We don't have gamma ray lasers, but you can use particle beams to get narrow gamma ray beams using laser Compton backscatter (in principle, you can also use positron annihilation in flight, but that's a tech path that we are not currently pursuing in favor of Compton backscatter).
How likely is it that the size of particle accelerator you'd need for a particle beam weapon is significantly larger/smaller than the one you'd need for an x-ray laser weapon? Similarly, am I correct that the accelerator for a graser would likely need to be orders of magnitude larger than the one for an x-ray laser? Does Compton backscatter present its own issues with miniaturization? How does positron annihilation in flight lead to a coherent beam?

Quote:
How could it work? You accelerate up a bunch of electrons and send it through the gap between two Halbach arrays of magnets (a "wiggler").
https://en.wikipedia.org/wiki/Halbach_array
This forces the electrons to move in a sinusoidal pattern. The modes of the electromagnetic field whose force is constantly opposing the motion of the electrons will have work done on them and be amplified. With a suitably long wiggler or a resonant cavity, you can get a very narrow band of modes, like a laser beam. If the radiation field is intense enough and the wiggler is long enough, the electrons will self-organize into bunches to produce super-radiant coherent motion. Now you have a free electron laser.

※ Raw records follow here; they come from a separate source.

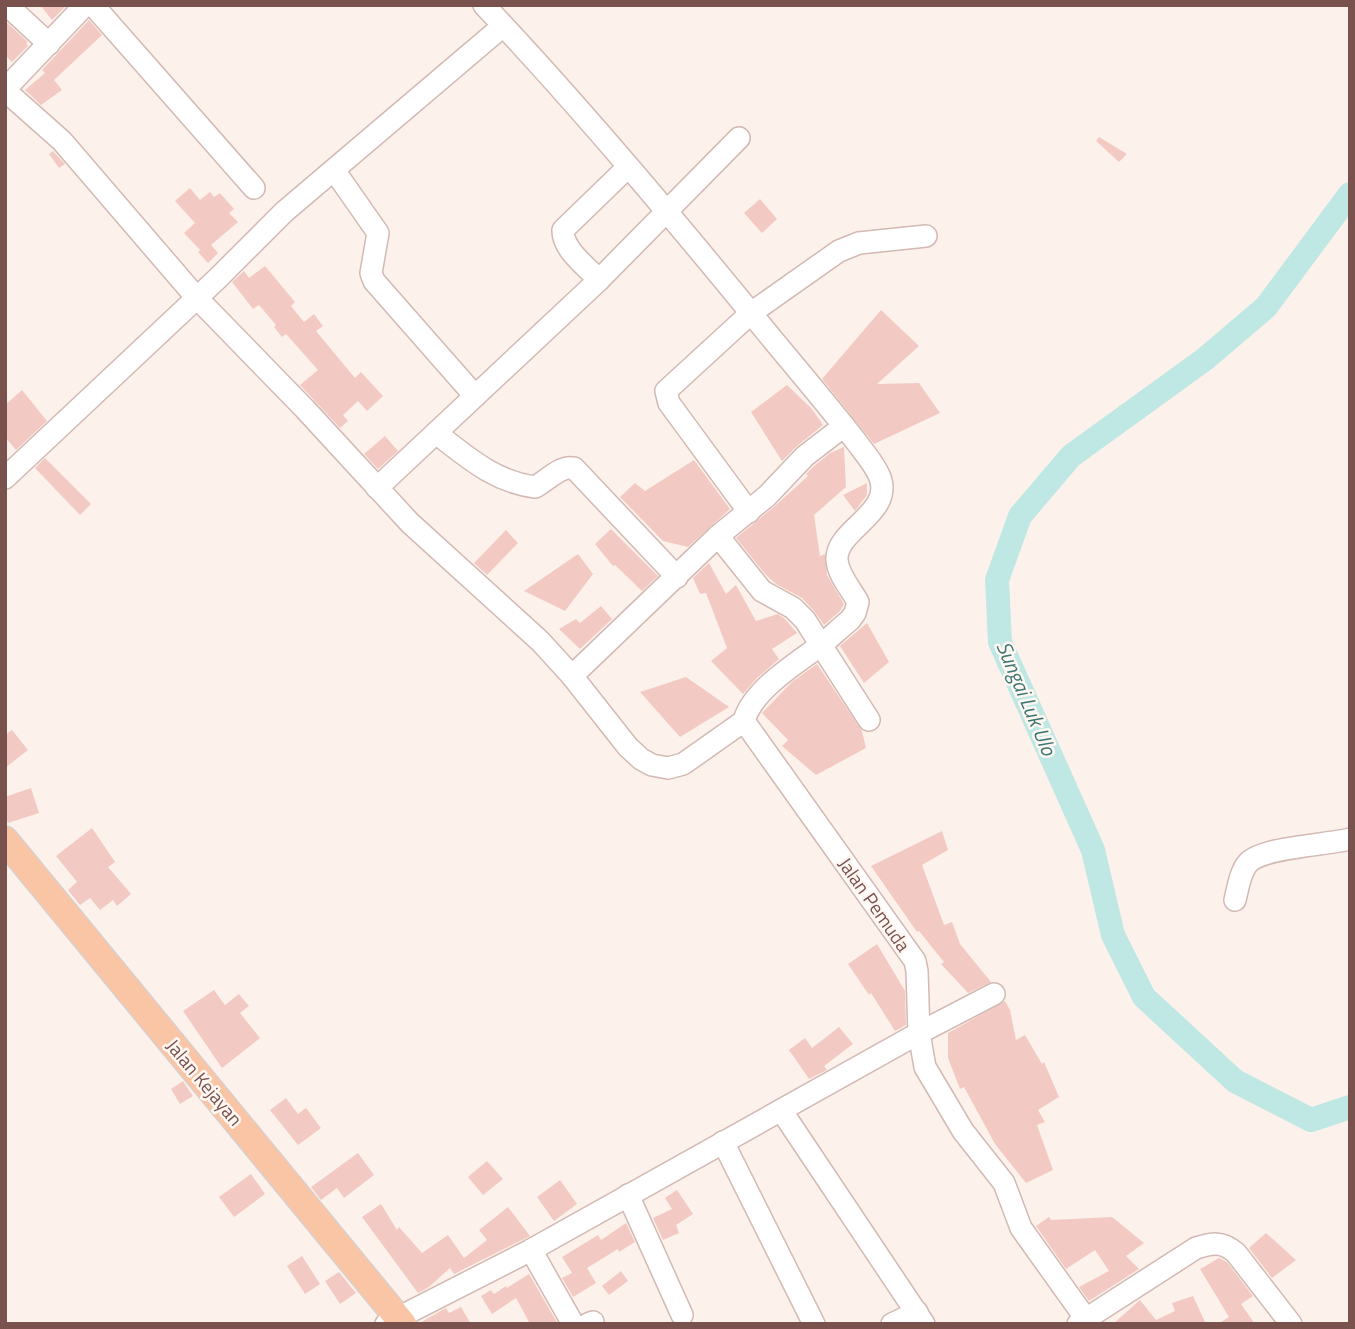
<svg xmlns="http://www.w3.org/2000/svg" width="1355" height="1329" font-family="'Titillium Web',sans-serif">
	<style>
		.lines { fill: none; stroke-linecap: round; stroke-linejoin: round }
		.river { stroke: #bfe7e3; stroke-width: 24 }
		.building { fill: #f2cac3 }
		.minor-casing { stroke: #d3b9b3; stroke-width: 24 }
		.major-casing { stroke: #d9cfcd; stroke-width: 29 }
		.minor { stroke: #fff; stroke-width: 21 }
		.major { stroke: #fac5a5; stroke-width: 26 }
		.labels { text-anchor: middle; dominant-baseline: central; stroke-width: 5; stroke-linejoin: round; paint-order: stroke }
		.street-label { font-size: 19px; fill: #79524d; stroke: #fff7f2 }
		.water-label { font-size: 21px; font-style: italic; fill: #3c7672; stroke: #fff7f2 }
	</style>
	<rect width="100%" height="100%" fill="#fdf2eb"/>
	<g class="lines">
		<polyline class="river" points="1350,194 1266,307 1205,359 1071,456 1020,516 997,580 1000,642 1093,850 1113,935 1144,997 1235,1081 1311,1120 1350,1107"/>
	</g>
	<g class="building">
		<polygon points="40,5 67,5 52,20"/>
		<polygon points="89,20 102,35 54,80 62,90 41,105 25,90 45,73 42,70"/>
		<polygon points="5,21 28,42 26,43 28,46 12,62 5,55"/>
		<polygon points="1099,137 1127,154 1119,162 1096,141"/>
		<polygon points="53,151 65,164 59,168 49,154"/>
		<polygon points="190,188 200,200 210,192 214,197 220,193 234,209 229,213 238,222 211,245 218,253 208,263 198,252 200,250 184,233 195,223 175,201"/>
		<polygon points="760,199 777,219 762,233 744,213"/>
		<polygon points="265,266 295,302 291,306 304,322 314,314 323,326 316,331 355,378 361,372 383,396 367,411 358,401 343,415 348,421 340,428 300,385 318,370 286,334 282,337 274,327 276,325 259,305 253,309 232,282 244,271 249,278"/>
		<polygon points="881,310 919,346 877,384 919,383 940,413 874,444 822,379"/>
		<polygon points="787,385 812,409 823,425 797,446 782,461 751,412"/>
		<polygon points="22,390 47,421 16,450 5,437 5,405"/>
		<polygon points="385,436 398,451 378,469 364,454"/>
		<polygon points="844,447 846,487 814,515 820,556 825,554 827,575 844,604 840,611 824,625 814,611 802,598 776,584 765,574 736,538 776,505 808,476 806,474 814,466 830,453"/>
		<polygon points="45,458 91,504 80,515 35,468"/>
		<polygon points="694,460 730,509 688,547 663,541 620,497 635,483 645,491"/>
		<polygon points="867,483 867,495 855,511 843,495"/>
		<polygon points="611,529 658,576 642,591 615,565 613,566 595,544"/>
		<polygon points="506,530 518,543 487,575 474,563"/>
		<polygon points="578,554 593,574 565,611 524,591"/>
		<polygon points="709,563 726,594 736,585 756,621 778,614 785,619 797,633 772,649 779,659 757,678 743,694 711,661 727,648 706,593 700,594 693,578"/>
		<polygon points="601,606 612,619 580,649 559,629 576,619 580,623"/>
		<polygon points="867,623 889,662 864,683 840,646"/>
		<polygon points="817,664 862,731 866,748 816,775 782,746 788,740 762,713 792,682"/>
		<polygon points="686,677 729,707 680,737 640,692"/>
		<polygon points="12,730 28,750 5,768 5,735"/>
		<polygon points="31,788 39,813 8,823 5,815 5,797"/>
		<polygon points="92,828 115,862 108,867 131,894 117,906 113,900 100,910 90,898 80,905 68,890 77,882 56,856"/>
		<polygon points="942,831 948,850 922,865 944,925 952,922 960,944 991,982 968,993 941,964 944,962 919,931 917,932 871,866"/>
		<polygon points="877,944 905,991 906,1025 895,1031 871,993 869,995 848,964"/>
		<polygon points="214,990 225,1005 239,994 249,1006 240,1013 260,1038 222,1068 183,1011"/>
		<polygon points="1005,1001 1010,1010 1016,1040 1025,1035 1042,1064 1044,1062 1059,1097 1038,1110 1045,1122 1037,1125 1053,1170 1026,1183 995,1144 964,1087 960,1089 948,1058 948,1033"/>
		<polygon points="839,1027 853,1044 824,1066 827,1070 809,1079 789,1050 805,1038 812,1048"/>
		<polygon points="183,1081 193,1096 180,1104 171,1089"/>
		<polygon points="286,1098 298,1114 306,1108 321,1128 298,1145 270,1110"/>
		<polygon points="358,1153 374,1175 344,1198 337,1188 321,1200 311,1187"/>
		<polygon points="487,1161 503,1179 483,1195 468,1177"/>
		<polygon points="251,1174 265,1194 234,1217 219,1197"/>
		<polygon points="560,1180 577,1204 554,1221 537,1197"/>
		<polygon points="677,1190 693,1214 676,1225 679,1233 663,1240 653,1218 672,1209 665,1198"/>
		<polygon points="381,1204 397,1230 399,1227 422,1253 448,1235 464,1258 487,1240 479,1230 508,1207 530,1236 454,1274 450,1268 429,1287 418,1293 362,1217"/>
		<polygon points="1049,1217 1051,1220 1112,1217 1144,1243 1126,1256 1139,1269 1089,1301 1079,1287 1109,1271 1095,1250 1066,1269 1036,1226"/>
		<polygon points="626,1223 635,1242 619,1252 618,1249 587,1268 596,1283 573,1297 562,1278 572,1273 562,1257 598,1235 601,1240"/>
		<polygon points="1266,1233 1296,1260 1272,1278 1249,1248"/>
		<polygon points="302,1256 320,1284 305,1294 287,1266"/>
		<polygon points="1219,1258 1227,1262 1253,1296 1241,1304 1255,1324 1218,1324 1229,1317 1200,1269"/>
		<polygon points="621,1271 628,1281 609,1295 602,1286"/>
		<polygon points="339,1272 356,1293 340,1304 325,1281"/>
		<polygon points="529,1274 558,1324 530,1324 516,1298 492,1314 481,1296 491,1290 494,1294 506,1286 507,1288"/>
		<polygon points="1193,1296 1206,1324 1113,1324 1140,1300 1156,1320 1175,1311 1172,1303"/>
		<polygon points="461,1307 471,1324 418,1324 446,1308 449,1313"/>
	</g>
	<g class="lines">
		<defs>
			<g id="minor">
				<polyline points="7,5 49,44"/>
				<path d="M85,5L12,82L7,90L9,94L62,141L196,297L305,409L410,523L540,641L572,676L628,747L641,759L652,765L668,768L683,764L744,721C752,690 797,663 821,645C831,637 840,628 850,620L855,613L858,602C851,589 838,575 837,560C835,529 896,513 879,475C873,462 863,451 855,440C830,408 804,377 778,346C683,230 587,114 484,5"/>
				<polyline points="93,5 254,188"/>
				<polyline points="334,170 378,233 371,273 374,281 475,396"/>
				<path d="M599,280C587,267 562,249 563,230L628,167"/>
				<path d="M436,433C467,457 495,482 535,487C547,481 560,465 574,468L677,577"/>
				<polyline points="5,478 217,279 284,212 503,26"/>
				<polyline points="377,488 599,280 739,138"/>
				<polyline points="749,512 669,403 666,391 751,313 839,251 859,243 926,236"/>
				<polyline points="718,536 762,591 793,608 805,620 869,720"/>
				<polyline points="572,676 718,536 767,496 805,456 844,426"/>
				<polyline points="744,721 915,961 917,971 919,1033 925,1067 963,1131 1004,1183 1021,1228 1086,1319"/>
				<path d="M1235,900C1238,888 1240,872 1248,863C1262,847 1327,845 1350,839"/>
				<polyline points="781,1110 924,1324"/>
				<polyline points="723,1142 814,1324"/>
				<polyline points="628,1195 682,1315"/>
				<polyline points="531,1250 573,1324"/>
				<polyline points="386,1324 531,1250 919,1033 994,994"/>
				<polyline points="588,1324 593,1322"/>
				<polyline points="892,1324 917,1312"/>
				<path d="M1078,1324L1196,1248C1213,1243 1222,1241 1236,1253L1291,1324"/>
			</g>
			<polyline id="major" points="5,840 403,1324"/>
		</defs>
		<use href="#minor" class="minor-casing"/>
		<use href="#major" class="major-casing"/>
		<use href="#minor" class="minor"/>
		<use href="#major" class="major"/>
	</g>
	<g class="labels">
		<g class="street-label">
			<text transform="translate(875 904) rotate(55)">Jalan Pemuda</text>
			<text transform="translate(205 1082) rotate(50)">Jalan Kejayan</text>
		</g>
		<g class="water-label">
			<text transform="translate(1027 698) rotate(67)">Sungai Luk Ulo</text>
		</g>
	</g>
	<rect width="1355" height="1329" fill="none" stroke="#79524d" stroke-width="14"/>
</svg>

For a tuneable FEL, you will need separate wigglers for different frequency bands. The wiggler for the x-rays will have a pitch way too short for when you need visible light, so you would divert the electron bunches to a visible light wiggler. (The visible light wiggler would probably also be inside a Fabry-Perot resonant cavity,
https://en.wikipedia.org/wiki/Fabry%...interferometer
allowing you to achieve your laser behavior threshold with a much shorter wiggler.)

Luke
So TLDR; if you want to justify a non-tunable x-ray laser you could assume the multiple wigglers was not worth the trouble?